- Task requirements -
Working through the lines below, return each one that holds "minifier".

- Records shown -
::::::::
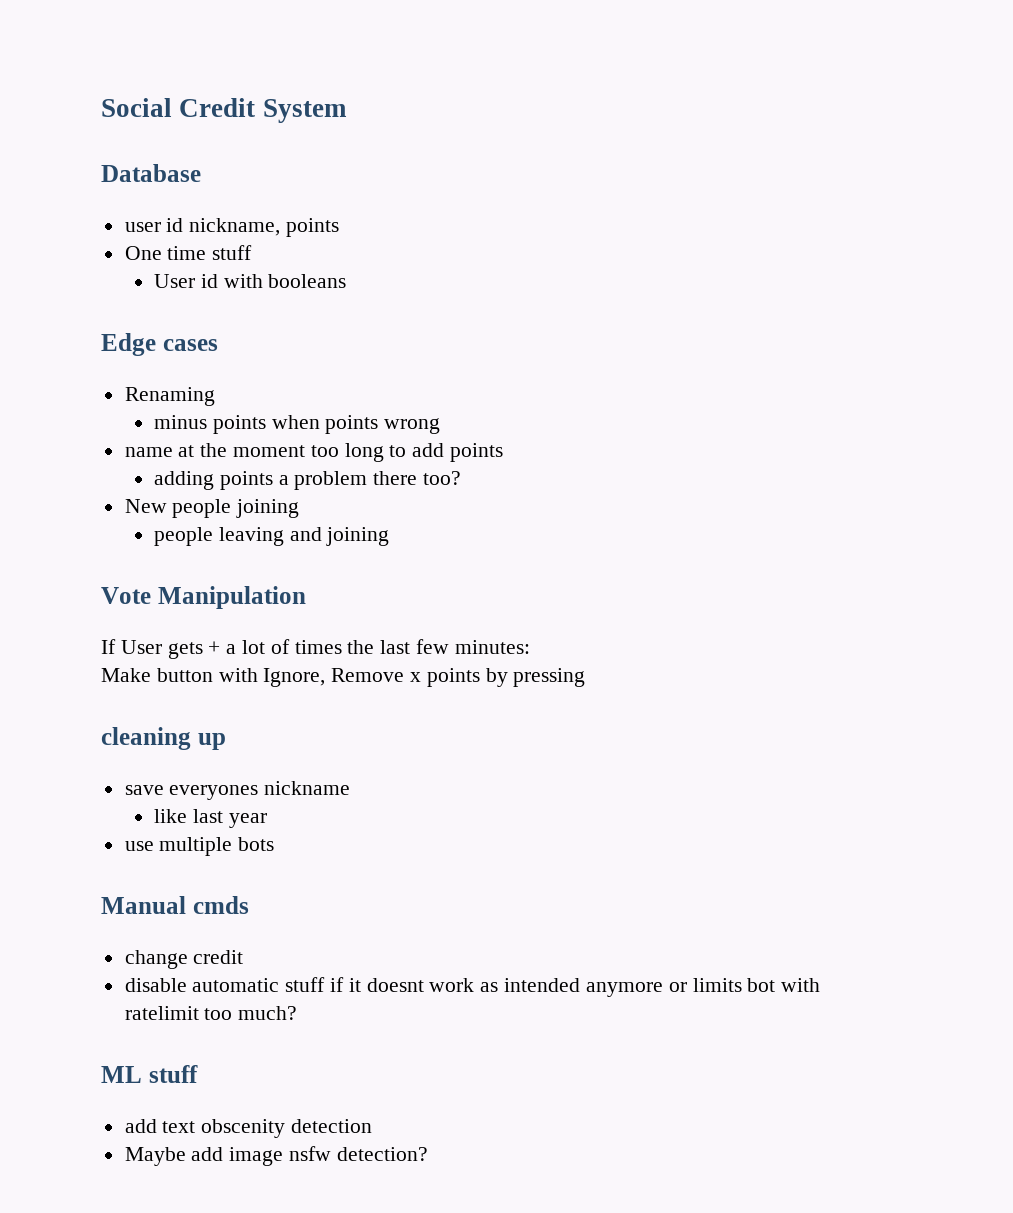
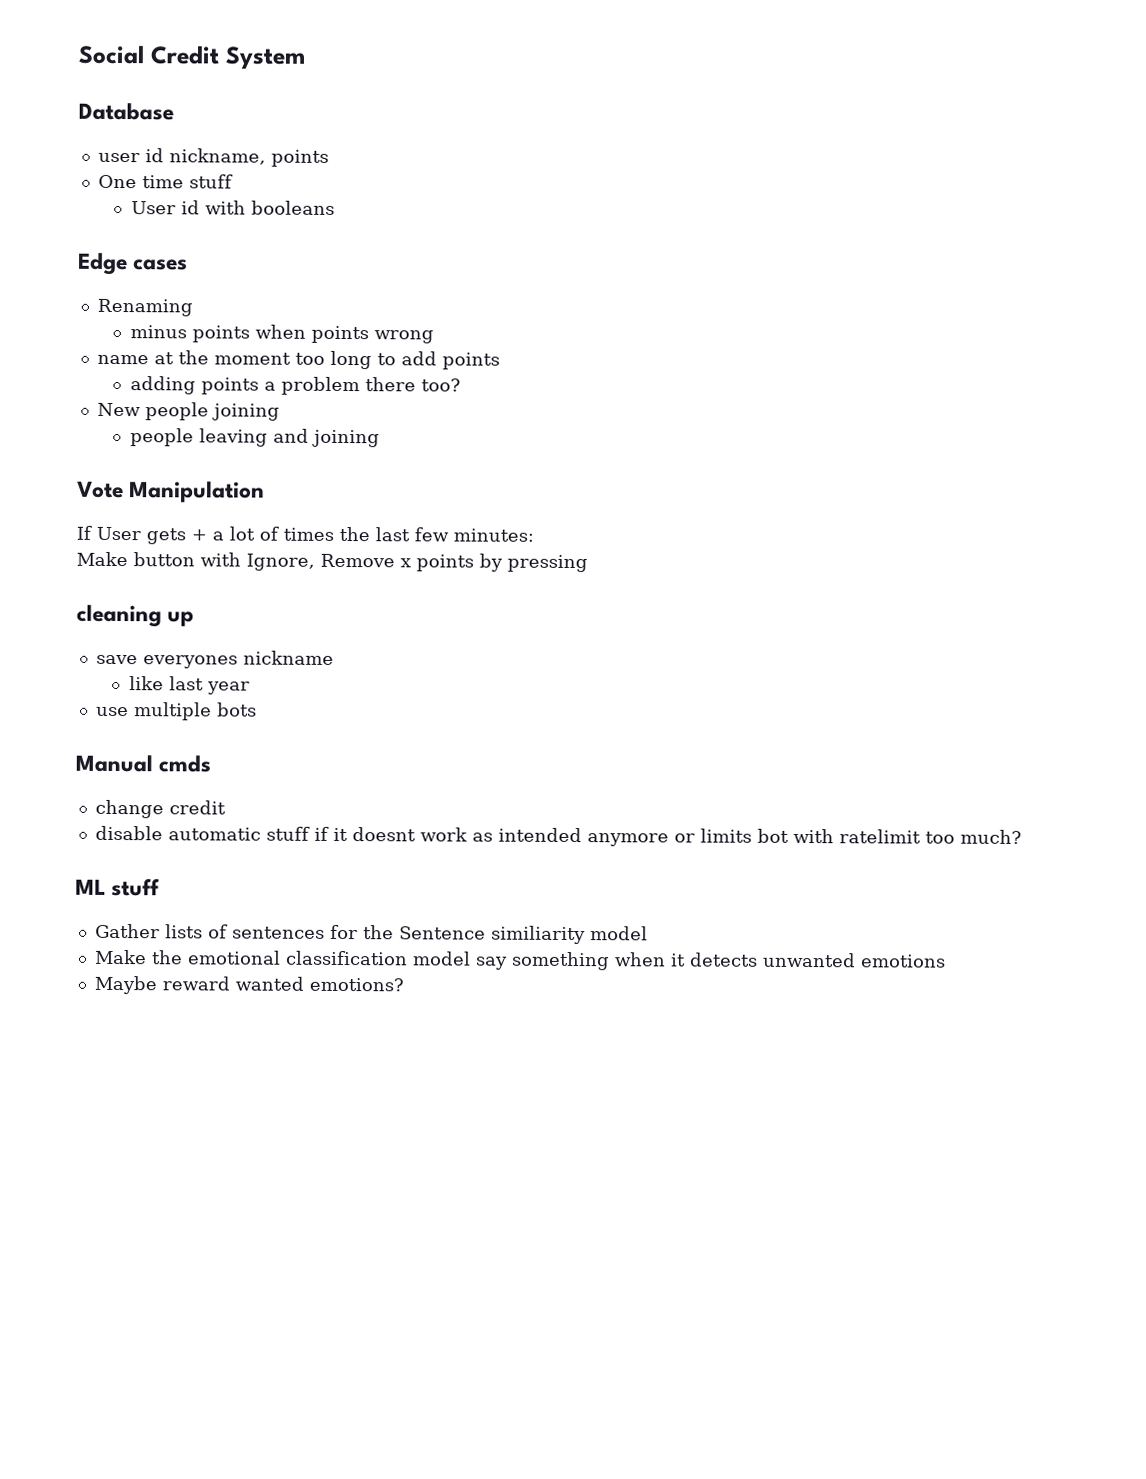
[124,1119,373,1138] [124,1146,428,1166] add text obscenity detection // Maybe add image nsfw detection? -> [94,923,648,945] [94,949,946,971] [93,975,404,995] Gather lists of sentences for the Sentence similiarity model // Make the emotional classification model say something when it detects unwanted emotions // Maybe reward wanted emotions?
::::::::
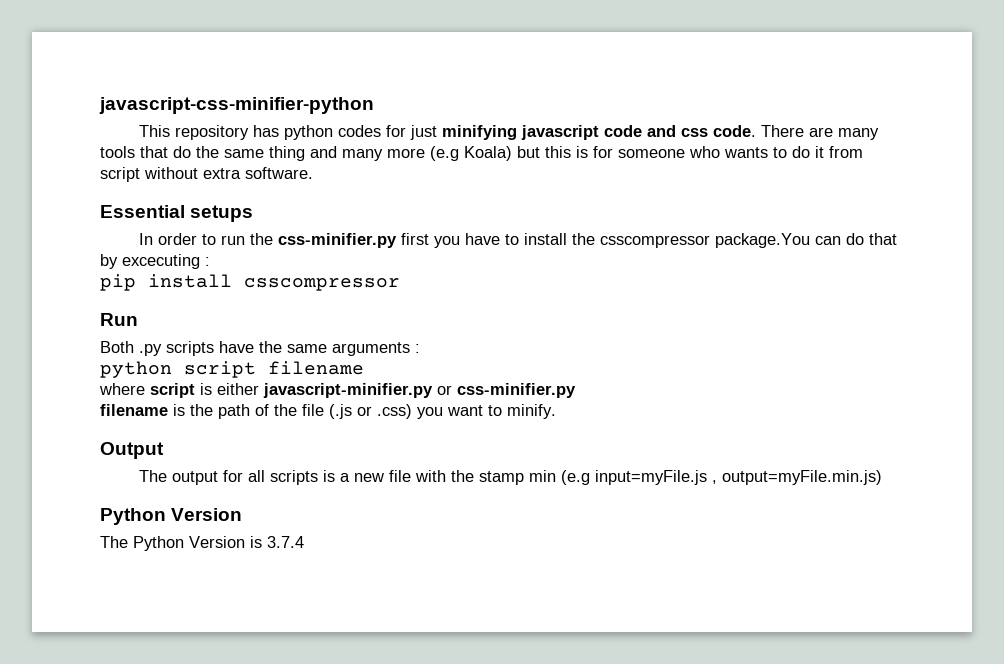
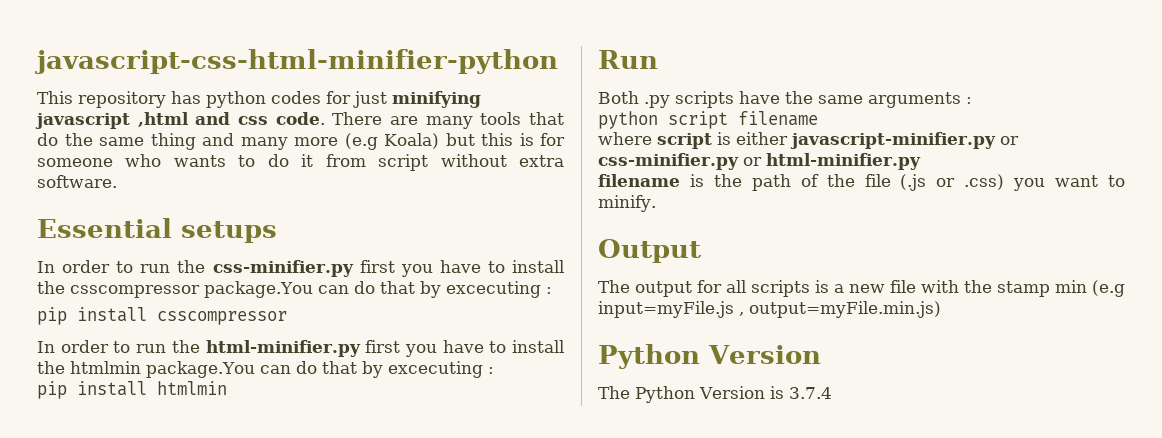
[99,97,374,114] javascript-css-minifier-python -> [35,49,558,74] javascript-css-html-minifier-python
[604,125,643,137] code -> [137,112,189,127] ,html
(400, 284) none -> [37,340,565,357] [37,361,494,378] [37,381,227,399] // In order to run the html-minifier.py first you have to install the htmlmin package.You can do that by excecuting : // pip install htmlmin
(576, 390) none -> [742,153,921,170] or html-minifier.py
::::::::
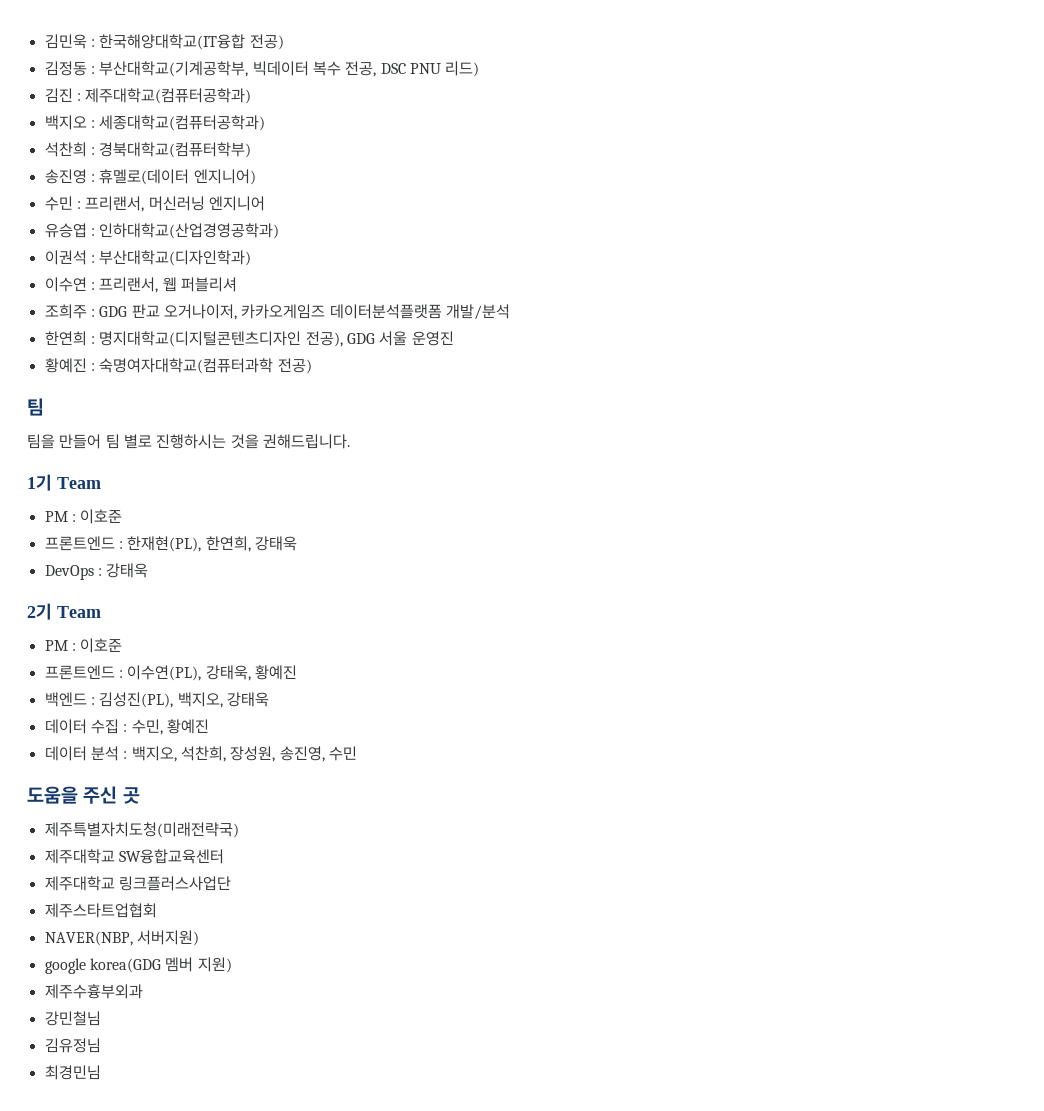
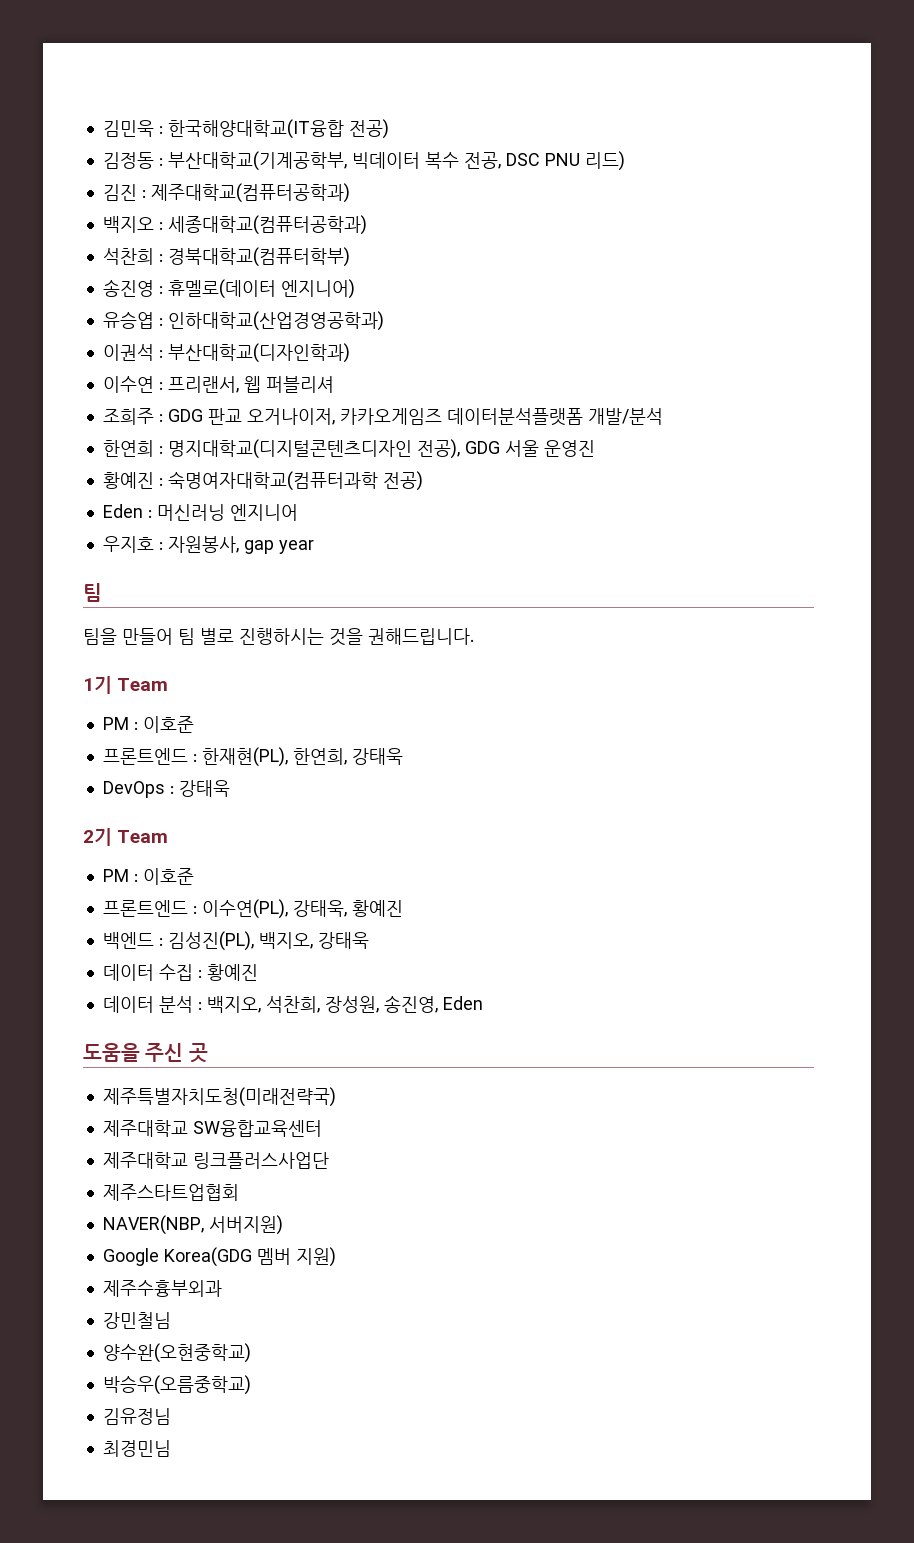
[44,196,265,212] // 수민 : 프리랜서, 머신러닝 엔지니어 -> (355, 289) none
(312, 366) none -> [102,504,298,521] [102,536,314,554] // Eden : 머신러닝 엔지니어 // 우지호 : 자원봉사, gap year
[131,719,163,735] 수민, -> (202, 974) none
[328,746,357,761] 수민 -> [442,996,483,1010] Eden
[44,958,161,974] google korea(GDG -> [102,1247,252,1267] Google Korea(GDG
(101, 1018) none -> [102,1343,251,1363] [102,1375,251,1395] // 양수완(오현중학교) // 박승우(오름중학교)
::::::::
- Task solution -
[99,97,374,114] javascript-css-minifier-python -> [35,49,558,74] javascript-css-html-minifier-python
(400, 284) none -> [37,340,565,357] [37,361,494,378] [37,381,227,399] // In order to run the html-minifier.py first you have to install the htmlmin package.You can do that by excecuting : // pip install htmlmin
(576, 390) none -> [742,153,921,170] or html-minifier.py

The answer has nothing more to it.